▶ [TASK INSTRUCTIONS]:
**a.** In the article on private misinformation, what kind of social media keeps platforms from scanning user content?
**b.** Quote the article on private misinformation word for word, between "While fake news" and "closed messaging platforms.", inclusive.

▶ [SELECTED EXTRACT]:
►
Uncovering “Private” Misinformation

by Ashkan Kazemi (PhD student, Michigan AI)

While fake news detection is an already difficult task for machines (and humans!), what happens when large unmoderated private groups become filled with misinformation? 

Even if there was a perfect algorithm that could automatically detect fake news (which doesn’t exist), it still would require access to the user content to determine its veracity. Although social media platforms usually have access to scan user content to detect malicious purposes, this is simply not the case for end-to-end encrypted social media. 

As a PhD candidate in the AI Lab interested in conducting research at the intersection of NLP and misinformation, I (Ashkan Kazemi) wanted to understand more about the dynamics of fake news on closed messaging platforms.
◄
▶ [AVAILABLE DATA]:
►
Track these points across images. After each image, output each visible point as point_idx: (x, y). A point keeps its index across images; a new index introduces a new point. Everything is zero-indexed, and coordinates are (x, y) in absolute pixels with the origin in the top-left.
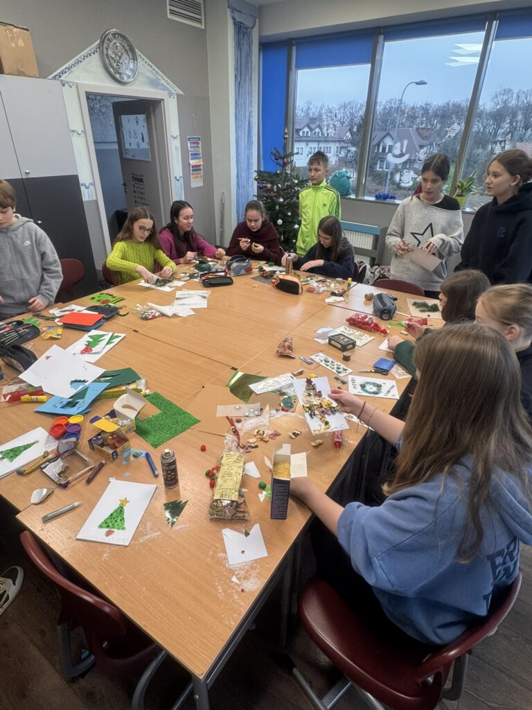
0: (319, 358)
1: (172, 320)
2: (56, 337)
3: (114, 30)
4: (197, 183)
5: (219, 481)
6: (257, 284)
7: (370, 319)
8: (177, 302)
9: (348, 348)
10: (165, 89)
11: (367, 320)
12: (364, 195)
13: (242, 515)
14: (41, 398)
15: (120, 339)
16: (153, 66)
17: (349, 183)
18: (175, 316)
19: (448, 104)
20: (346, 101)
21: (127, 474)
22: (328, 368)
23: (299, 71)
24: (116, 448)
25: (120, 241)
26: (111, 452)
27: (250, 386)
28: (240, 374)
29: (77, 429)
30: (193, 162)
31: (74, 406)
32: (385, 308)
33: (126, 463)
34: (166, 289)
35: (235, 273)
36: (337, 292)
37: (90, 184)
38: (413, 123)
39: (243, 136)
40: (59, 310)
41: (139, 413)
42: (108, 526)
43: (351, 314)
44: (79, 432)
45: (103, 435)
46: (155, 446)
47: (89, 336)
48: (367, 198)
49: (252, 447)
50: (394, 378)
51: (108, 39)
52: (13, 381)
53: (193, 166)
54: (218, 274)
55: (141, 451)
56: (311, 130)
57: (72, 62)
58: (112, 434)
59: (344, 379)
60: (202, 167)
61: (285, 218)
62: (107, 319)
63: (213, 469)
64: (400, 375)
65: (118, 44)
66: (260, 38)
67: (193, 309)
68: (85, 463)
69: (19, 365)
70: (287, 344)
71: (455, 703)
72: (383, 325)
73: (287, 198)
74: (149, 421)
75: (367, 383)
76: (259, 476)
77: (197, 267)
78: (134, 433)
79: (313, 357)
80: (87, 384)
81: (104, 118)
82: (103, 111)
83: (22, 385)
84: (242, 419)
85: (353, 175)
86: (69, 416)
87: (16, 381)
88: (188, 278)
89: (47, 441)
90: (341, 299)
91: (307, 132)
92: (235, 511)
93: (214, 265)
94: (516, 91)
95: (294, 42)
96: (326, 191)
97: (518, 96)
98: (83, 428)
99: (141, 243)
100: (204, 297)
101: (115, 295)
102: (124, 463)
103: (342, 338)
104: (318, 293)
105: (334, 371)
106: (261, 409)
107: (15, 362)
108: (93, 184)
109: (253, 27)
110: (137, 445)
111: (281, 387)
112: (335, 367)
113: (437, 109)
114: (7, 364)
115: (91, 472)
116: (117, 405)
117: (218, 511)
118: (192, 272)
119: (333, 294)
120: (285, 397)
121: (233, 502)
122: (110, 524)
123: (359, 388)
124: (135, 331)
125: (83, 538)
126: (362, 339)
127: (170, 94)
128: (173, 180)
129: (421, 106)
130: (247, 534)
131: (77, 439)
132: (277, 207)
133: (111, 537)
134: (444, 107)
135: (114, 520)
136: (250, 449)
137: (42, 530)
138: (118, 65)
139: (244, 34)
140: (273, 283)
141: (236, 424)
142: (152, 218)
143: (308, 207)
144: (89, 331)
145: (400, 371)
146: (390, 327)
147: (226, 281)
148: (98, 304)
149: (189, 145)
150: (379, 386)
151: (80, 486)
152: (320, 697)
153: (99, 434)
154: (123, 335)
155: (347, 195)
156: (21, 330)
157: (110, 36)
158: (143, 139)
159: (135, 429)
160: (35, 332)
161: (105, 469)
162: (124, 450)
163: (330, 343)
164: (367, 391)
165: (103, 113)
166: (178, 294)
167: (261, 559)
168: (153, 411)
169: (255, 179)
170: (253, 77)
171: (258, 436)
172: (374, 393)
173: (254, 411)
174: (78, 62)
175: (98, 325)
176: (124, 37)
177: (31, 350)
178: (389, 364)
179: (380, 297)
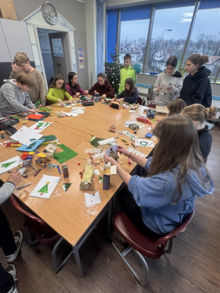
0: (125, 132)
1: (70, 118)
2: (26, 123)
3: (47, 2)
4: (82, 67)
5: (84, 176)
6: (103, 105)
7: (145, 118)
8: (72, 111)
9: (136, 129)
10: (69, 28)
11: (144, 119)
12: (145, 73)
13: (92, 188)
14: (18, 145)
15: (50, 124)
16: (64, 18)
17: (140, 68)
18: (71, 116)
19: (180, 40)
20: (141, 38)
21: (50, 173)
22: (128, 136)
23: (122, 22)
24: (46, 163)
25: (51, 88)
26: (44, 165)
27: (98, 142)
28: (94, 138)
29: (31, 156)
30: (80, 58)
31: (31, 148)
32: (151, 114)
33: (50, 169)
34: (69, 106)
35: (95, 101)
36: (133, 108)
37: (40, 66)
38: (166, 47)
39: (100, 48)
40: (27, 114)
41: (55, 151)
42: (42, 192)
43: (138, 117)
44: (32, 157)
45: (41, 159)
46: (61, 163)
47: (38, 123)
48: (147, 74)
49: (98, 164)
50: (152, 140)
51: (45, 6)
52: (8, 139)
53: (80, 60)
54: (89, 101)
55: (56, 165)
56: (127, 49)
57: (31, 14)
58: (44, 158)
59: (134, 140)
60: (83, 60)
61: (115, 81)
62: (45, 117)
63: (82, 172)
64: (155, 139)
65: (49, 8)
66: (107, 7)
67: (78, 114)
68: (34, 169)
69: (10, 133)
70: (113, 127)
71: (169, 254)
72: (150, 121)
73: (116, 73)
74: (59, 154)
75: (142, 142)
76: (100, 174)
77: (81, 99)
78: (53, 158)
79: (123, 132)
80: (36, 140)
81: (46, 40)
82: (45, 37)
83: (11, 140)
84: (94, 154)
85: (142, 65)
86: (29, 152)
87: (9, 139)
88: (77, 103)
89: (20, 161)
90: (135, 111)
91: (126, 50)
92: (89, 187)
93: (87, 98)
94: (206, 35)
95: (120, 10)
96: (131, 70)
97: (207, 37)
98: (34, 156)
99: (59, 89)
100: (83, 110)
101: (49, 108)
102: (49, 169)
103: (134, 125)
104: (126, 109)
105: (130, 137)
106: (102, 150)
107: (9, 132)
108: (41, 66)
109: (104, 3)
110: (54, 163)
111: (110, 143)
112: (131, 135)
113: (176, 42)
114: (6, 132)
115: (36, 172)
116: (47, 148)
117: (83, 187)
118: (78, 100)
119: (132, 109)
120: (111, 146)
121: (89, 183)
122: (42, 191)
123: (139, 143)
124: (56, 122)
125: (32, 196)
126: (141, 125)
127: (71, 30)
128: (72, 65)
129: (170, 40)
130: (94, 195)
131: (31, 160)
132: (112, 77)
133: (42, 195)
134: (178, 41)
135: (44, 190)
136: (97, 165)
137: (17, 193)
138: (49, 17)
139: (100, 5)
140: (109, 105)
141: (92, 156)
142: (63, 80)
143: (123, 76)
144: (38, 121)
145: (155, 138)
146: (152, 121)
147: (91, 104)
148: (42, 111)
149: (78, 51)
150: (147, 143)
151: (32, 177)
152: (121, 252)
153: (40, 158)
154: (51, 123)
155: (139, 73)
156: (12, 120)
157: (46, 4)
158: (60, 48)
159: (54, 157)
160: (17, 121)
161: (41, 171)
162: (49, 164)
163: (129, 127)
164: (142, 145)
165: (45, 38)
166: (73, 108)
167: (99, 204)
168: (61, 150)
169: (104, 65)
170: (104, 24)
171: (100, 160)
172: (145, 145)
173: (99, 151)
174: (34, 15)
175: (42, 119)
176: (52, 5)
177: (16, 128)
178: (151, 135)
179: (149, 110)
◄
►
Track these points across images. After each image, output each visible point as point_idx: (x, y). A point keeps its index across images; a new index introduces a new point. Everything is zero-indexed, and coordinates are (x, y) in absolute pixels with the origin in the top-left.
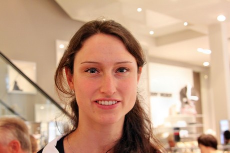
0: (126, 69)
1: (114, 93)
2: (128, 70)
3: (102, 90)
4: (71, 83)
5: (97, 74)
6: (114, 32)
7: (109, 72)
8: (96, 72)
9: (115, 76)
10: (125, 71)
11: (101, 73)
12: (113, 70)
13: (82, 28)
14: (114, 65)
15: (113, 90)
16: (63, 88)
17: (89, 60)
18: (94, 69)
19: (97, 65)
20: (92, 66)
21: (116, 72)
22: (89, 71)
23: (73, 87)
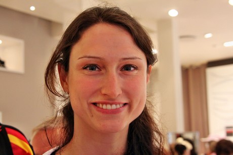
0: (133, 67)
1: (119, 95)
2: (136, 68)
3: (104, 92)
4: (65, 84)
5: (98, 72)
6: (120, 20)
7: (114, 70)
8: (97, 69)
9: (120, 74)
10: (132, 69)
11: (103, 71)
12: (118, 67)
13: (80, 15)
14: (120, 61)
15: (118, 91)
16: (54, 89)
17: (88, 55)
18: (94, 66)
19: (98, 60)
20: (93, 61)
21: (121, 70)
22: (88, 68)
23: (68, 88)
◄
►
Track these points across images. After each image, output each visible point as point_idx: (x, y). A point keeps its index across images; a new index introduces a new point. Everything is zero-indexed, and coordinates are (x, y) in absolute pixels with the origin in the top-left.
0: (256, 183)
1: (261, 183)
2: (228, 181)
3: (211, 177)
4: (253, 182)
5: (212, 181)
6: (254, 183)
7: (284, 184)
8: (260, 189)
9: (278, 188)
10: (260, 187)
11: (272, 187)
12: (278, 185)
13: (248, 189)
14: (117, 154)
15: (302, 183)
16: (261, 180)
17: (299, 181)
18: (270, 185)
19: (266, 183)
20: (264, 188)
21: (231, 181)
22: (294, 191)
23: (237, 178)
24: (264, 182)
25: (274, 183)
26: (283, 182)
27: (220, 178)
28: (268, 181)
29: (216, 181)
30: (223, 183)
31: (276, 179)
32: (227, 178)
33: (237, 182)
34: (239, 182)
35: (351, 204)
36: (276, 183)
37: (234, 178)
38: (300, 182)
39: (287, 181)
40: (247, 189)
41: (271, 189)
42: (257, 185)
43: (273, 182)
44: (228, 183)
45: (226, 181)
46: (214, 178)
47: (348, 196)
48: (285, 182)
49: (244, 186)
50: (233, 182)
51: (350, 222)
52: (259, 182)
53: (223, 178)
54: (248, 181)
◄
▶ [ANSWERS PROVIDED]:
**a.** End-to-end encrypted social media.

**b.**
While fake news detection is an already difficult task for machines (and humans!), what happens when large unmoderated private groups become filled with misinformation? 

Even if there was a perfect algorithm that could automatically detect fake news (which doesn’t exist), it still would require access to the user content to determine its veracity. Although social media platforms usually have access to scan user content to detect malicious purposes, this is simply not the case for end-to-end encrypted social media. 

As a PhD candidate in the AI Lab interested in conducting research at the intersection of NLP and misinformation, I (Ashkan Kazemi) wanted to understand more about the dynamics of fake news on closed messaging platforms.